How This Affects You
As business properties are reassessed, those costs will ultimately filter down to the taxpayer. It will raise the cost of doing business in a state that is already ranked as one of the nation’s worst states for businesses. Most likely, property owners will not be the ones who will ultimately pay these new tax increases. Instead, property owners will pass the costs down to their tenants through what is known as a “triple net lease”, making the tenant responsible for paying property taxes. The end result will be fewer jobs, reduced wages / hours, and an increase in the cost of goods. It would be like going in to your favorite Starbucks, and instead of being met with a friendly barista, your new interface is a computer kiosk, and your $3.95 cup of joe is now $4.95. This has far-reaching ramifications, and it will negatively impact lower income families the greatest.

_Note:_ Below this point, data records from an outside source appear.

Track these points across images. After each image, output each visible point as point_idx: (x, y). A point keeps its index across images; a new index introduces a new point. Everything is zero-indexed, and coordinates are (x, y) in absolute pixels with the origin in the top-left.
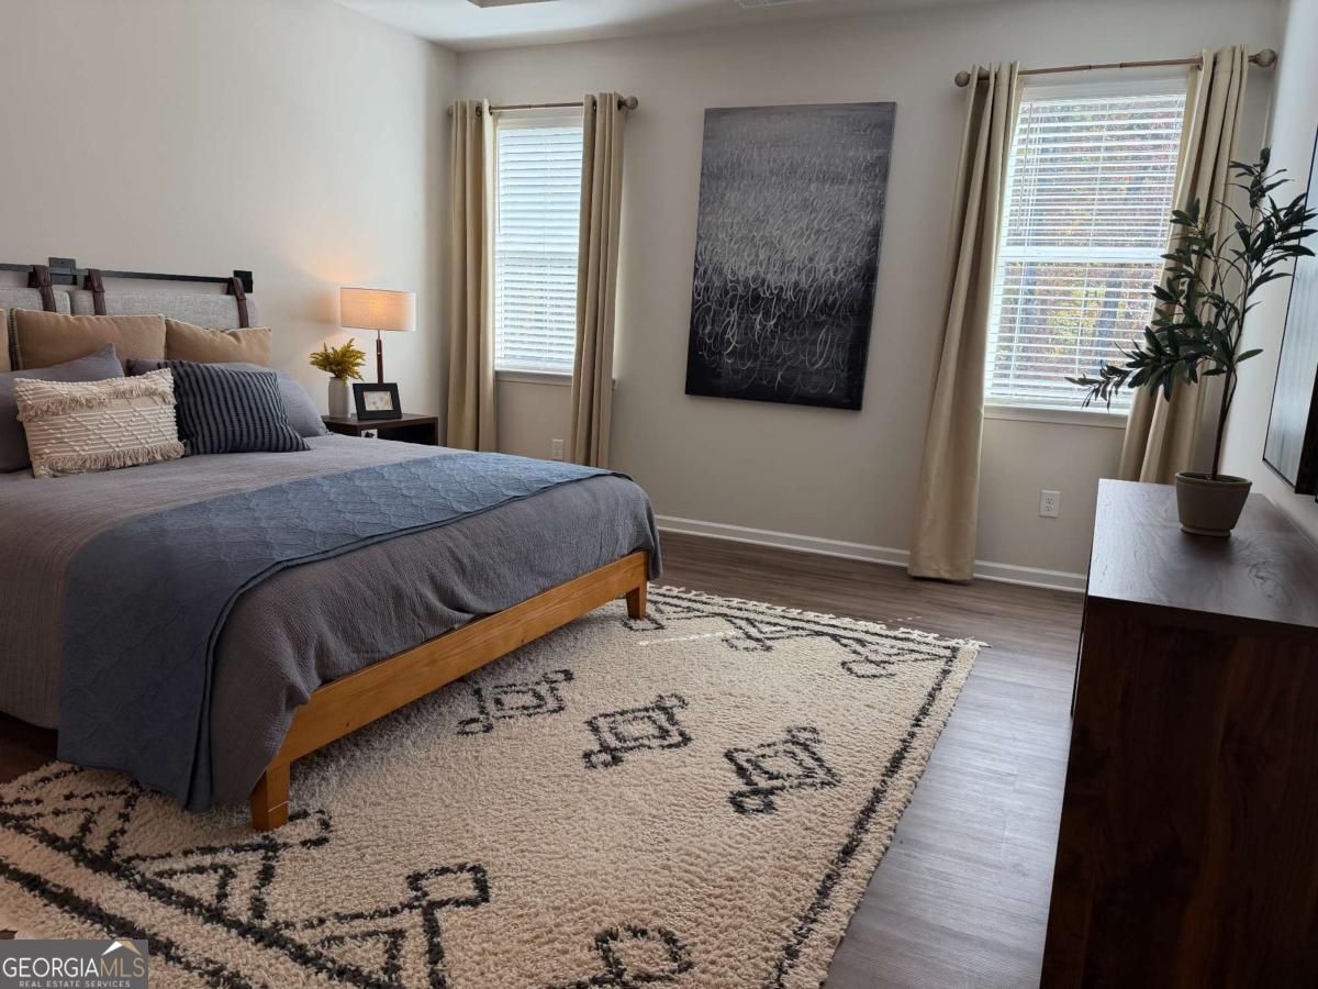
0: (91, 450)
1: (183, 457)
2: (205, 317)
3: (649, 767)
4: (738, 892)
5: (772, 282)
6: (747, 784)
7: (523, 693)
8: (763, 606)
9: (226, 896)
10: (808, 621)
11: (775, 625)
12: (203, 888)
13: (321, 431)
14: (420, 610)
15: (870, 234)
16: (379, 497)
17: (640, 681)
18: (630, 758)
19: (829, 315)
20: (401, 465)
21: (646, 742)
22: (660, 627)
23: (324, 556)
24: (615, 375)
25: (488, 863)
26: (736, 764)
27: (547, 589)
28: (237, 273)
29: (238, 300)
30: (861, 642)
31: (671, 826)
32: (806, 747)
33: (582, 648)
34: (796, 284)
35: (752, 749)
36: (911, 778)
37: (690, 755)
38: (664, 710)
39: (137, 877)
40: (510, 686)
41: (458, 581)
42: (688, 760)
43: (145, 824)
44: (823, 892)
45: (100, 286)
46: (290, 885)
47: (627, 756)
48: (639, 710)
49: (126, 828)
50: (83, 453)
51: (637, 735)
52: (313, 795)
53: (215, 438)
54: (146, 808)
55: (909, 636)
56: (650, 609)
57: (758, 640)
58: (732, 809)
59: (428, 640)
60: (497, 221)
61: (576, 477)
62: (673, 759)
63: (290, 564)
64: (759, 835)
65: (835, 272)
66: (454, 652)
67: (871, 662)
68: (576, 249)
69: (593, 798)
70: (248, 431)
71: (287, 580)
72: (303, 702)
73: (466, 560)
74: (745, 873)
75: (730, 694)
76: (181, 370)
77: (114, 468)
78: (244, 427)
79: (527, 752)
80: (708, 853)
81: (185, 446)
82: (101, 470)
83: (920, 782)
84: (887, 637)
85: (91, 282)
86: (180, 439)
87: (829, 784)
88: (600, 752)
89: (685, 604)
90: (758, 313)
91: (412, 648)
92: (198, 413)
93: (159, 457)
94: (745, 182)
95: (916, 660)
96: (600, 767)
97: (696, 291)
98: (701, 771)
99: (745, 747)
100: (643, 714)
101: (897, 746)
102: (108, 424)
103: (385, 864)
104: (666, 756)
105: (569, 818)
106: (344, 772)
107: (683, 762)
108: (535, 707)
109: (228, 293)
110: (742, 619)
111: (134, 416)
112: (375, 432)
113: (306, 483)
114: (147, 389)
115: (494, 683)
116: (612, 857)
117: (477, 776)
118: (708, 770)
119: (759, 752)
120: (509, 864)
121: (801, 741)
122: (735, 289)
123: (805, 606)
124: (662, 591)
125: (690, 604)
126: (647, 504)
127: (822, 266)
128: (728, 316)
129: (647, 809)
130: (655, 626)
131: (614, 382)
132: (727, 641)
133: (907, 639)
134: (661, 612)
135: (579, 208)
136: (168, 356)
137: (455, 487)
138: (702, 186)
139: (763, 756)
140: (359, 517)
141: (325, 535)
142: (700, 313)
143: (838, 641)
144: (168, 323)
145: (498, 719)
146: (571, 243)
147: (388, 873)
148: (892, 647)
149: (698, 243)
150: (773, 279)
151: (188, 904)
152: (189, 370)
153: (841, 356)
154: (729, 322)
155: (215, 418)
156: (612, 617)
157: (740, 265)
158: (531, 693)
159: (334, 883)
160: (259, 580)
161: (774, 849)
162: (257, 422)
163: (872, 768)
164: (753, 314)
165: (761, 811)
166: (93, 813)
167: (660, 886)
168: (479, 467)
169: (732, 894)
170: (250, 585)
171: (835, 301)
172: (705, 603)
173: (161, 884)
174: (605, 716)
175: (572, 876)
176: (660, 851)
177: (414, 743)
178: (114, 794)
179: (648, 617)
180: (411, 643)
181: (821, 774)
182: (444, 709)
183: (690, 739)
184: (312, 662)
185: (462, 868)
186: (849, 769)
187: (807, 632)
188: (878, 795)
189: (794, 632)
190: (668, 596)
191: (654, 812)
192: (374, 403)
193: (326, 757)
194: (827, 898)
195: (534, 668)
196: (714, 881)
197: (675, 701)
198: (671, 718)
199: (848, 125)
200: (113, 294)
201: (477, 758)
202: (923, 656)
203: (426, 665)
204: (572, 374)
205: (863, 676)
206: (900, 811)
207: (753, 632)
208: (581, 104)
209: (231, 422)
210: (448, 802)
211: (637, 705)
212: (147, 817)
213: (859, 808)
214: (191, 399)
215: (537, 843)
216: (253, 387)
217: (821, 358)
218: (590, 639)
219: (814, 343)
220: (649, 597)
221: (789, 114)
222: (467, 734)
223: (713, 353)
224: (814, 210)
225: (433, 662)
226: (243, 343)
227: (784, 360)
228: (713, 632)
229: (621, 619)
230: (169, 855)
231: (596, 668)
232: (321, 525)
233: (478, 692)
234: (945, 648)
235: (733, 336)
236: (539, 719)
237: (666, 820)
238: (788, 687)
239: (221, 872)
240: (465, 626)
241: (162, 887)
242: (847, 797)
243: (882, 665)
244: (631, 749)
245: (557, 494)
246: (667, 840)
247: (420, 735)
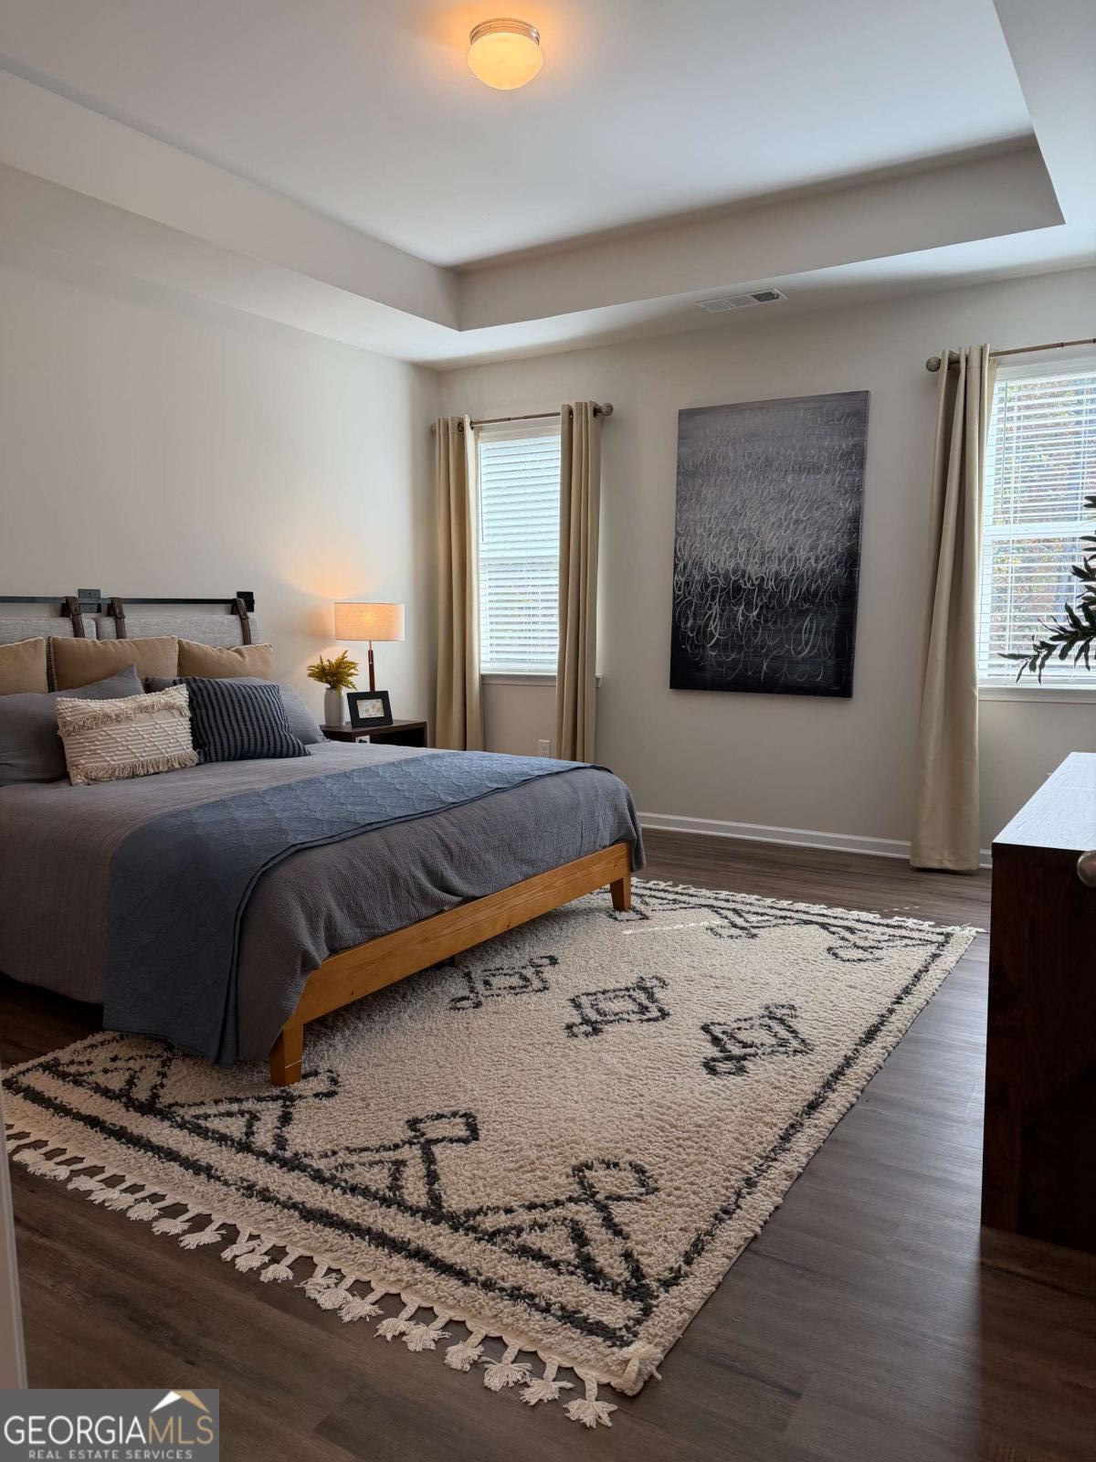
0: (119, 759)
1: (197, 764)
2: (211, 636)
3: (627, 1037)
4: (704, 1136)
5: (753, 574)
6: (721, 1052)
7: (510, 975)
8: (752, 898)
9: (253, 1133)
10: (797, 911)
11: (762, 914)
12: (235, 1128)
13: (319, 739)
14: (414, 891)
15: (850, 520)
16: (376, 791)
17: (622, 965)
18: (610, 1029)
19: (813, 603)
20: (394, 764)
21: (626, 1016)
22: (645, 917)
23: (332, 840)
24: (598, 673)
25: (478, 1111)
26: (712, 1035)
27: (531, 877)
28: (240, 594)
29: (241, 618)
30: (851, 930)
31: (646, 1084)
32: (782, 1021)
33: (567, 937)
34: (777, 574)
35: (729, 1023)
36: (884, 1048)
37: (667, 1027)
38: (645, 989)
39: (178, 1119)
40: (498, 969)
41: (447, 866)
42: (665, 1031)
43: (180, 1080)
44: (785, 1138)
45: (121, 612)
46: (307, 1126)
47: (606, 1028)
48: (620, 990)
49: (165, 1083)
50: (113, 763)
51: (618, 1010)
52: (323, 1058)
53: (226, 746)
54: (179, 1068)
55: (903, 924)
56: (635, 901)
57: (742, 928)
58: (705, 1071)
59: (421, 920)
60: (480, 531)
61: (555, 770)
62: (651, 1031)
63: (303, 846)
64: (728, 1092)
65: (816, 561)
66: (444, 932)
67: (858, 947)
68: (557, 552)
69: (575, 1061)
70: (256, 739)
71: (299, 861)
72: (315, 967)
73: (453, 846)
74: (713, 1122)
75: (711, 976)
76: (194, 685)
77: (138, 776)
78: (252, 735)
79: (513, 1025)
80: (679, 1106)
81: (199, 753)
82: (128, 778)
83: (894, 1053)
84: (879, 925)
85: (113, 609)
86: (194, 748)
87: (801, 1052)
88: (581, 1024)
89: (671, 896)
90: (741, 604)
91: (407, 927)
92: (209, 724)
93: (177, 766)
94: (721, 478)
95: (907, 945)
96: (582, 1037)
97: (677, 586)
98: (677, 1041)
99: (722, 1021)
100: (623, 993)
101: (875, 1020)
102: (134, 736)
103: (387, 1112)
104: (644, 1028)
105: (552, 1077)
106: (349, 1041)
107: (661, 1033)
108: (522, 987)
109: (232, 613)
110: (729, 909)
111: (156, 728)
112: (367, 738)
113: (309, 782)
114: (166, 704)
115: (482, 968)
116: (589, 1107)
117: (468, 1043)
118: (684, 1040)
119: (735, 1025)
120: (497, 1112)
121: (777, 1016)
122: (715, 582)
123: (796, 898)
124: (650, 885)
125: (676, 897)
126: (628, 795)
127: (802, 555)
128: (710, 609)
129: (623, 1070)
130: (639, 916)
131: (598, 679)
132: (711, 929)
133: (900, 927)
134: (647, 904)
135: (558, 505)
136: (180, 674)
137: (443, 781)
138: (678, 485)
139: (739, 1029)
140: (358, 808)
141: (331, 823)
142: (682, 608)
143: (827, 929)
144: (180, 643)
145: (486, 997)
146: (552, 548)
147: (390, 1118)
148: (883, 934)
149: (676, 540)
150: (753, 570)
151: (222, 1139)
152: (201, 685)
153: (828, 643)
154: (711, 616)
155: (225, 727)
156: (598, 910)
157: (719, 558)
158: (517, 976)
159: (344, 1125)
160: (277, 860)
161: (742, 1103)
162: (263, 730)
163: (847, 1039)
164: (735, 605)
165: (733, 1074)
166: (136, 1072)
167: (633, 1131)
168: (465, 765)
169: (699, 1138)
170: (271, 864)
171: (818, 588)
172: (692, 896)
173: (198, 1124)
174: (588, 994)
175: (553, 1121)
176: (634, 1104)
177: (411, 1017)
178: (152, 1057)
179: (634, 909)
180: (406, 922)
181: (795, 1044)
182: (436, 989)
183: (668, 1014)
184: (322, 934)
185: (454, 1114)
186: (823, 1040)
187: (795, 921)
188: (848, 1061)
189: (782, 921)
190: (655, 890)
191: (631, 1073)
192: (367, 711)
193: (332, 1029)
194: (789, 1143)
195: (521, 954)
196: (684, 1127)
197: (655, 982)
198: (651, 996)
199: (822, 416)
200: (133, 618)
201: (467, 1029)
202: (914, 942)
203: (419, 943)
204: (556, 674)
205: (848, 960)
206: (869, 1075)
207: (739, 921)
208: (558, 414)
209: (240, 731)
210: (442, 1063)
211: (619, 986)
212: (180, 1076)
213: (828, 1072)
214: (204, 711)
215: (522, 1096)
216: (259, 699)
217: (807, 644)
218: (572, 929)
219: (800, 631)
220: (633, 890)
221: (761, 408)
222: (459, 1009)
223: (697, 647)
224: (792, 501)
225: (426, 940)
226: (247, 659)
227: (769, 650)
228: (698, 921)
229: (606, 911)
230: (203, 1103)
231: (580, 954)
232: (327, 815)
233: (468, 975)
234: (938, 934)
235: (715, 628)
236: (525, 997)
237: (641, 1080)
238: (770, 970)
239: (247, 1116)
240: (455, 907)
241: (199, 1127)
242: (818, 1062)
243: (870, 950)
244: (611, 1022)
245: (536, 786)
246: (641, 1096)
247: (415, 1010)
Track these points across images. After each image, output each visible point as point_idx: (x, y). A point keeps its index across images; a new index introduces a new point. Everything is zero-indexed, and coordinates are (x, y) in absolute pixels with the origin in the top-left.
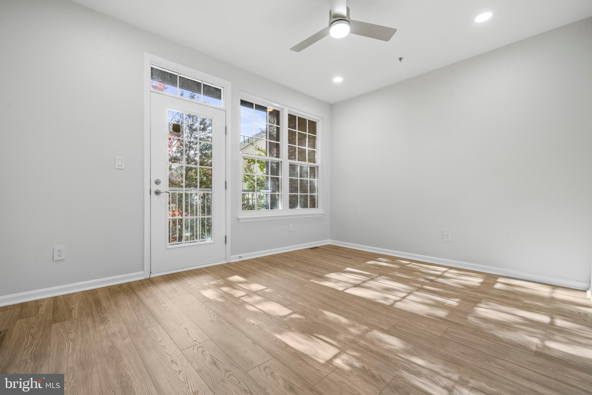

Does our State Need More Money?
California’s 2019-2020 General Fund Budget is $144.2 billion, which is a $20 billion increase over prior year. Since the passage of Prop 13, state tax and fee revenue has increased 717%. During this time 15 major tax increases were approved by lawmakers with a 2/3 vote or passed by voters. Since Prop 26 was passed in 2010 requiring a supermajority to approve tax increases, local governmental tax and fee revenue has increased by 36.9%.
What You Can Do
Looking at this logically, it’s easy to see that once the door is open to break down part of the Prop 13 tax protection, the next step will be to target small landlords and then ultimately do away with Prop 13 altogether.
“Education is the most powerful weapon which
you can use to change the world.” – Nelson Mandela
We have one year to educate ourselves, our neighbors and friends.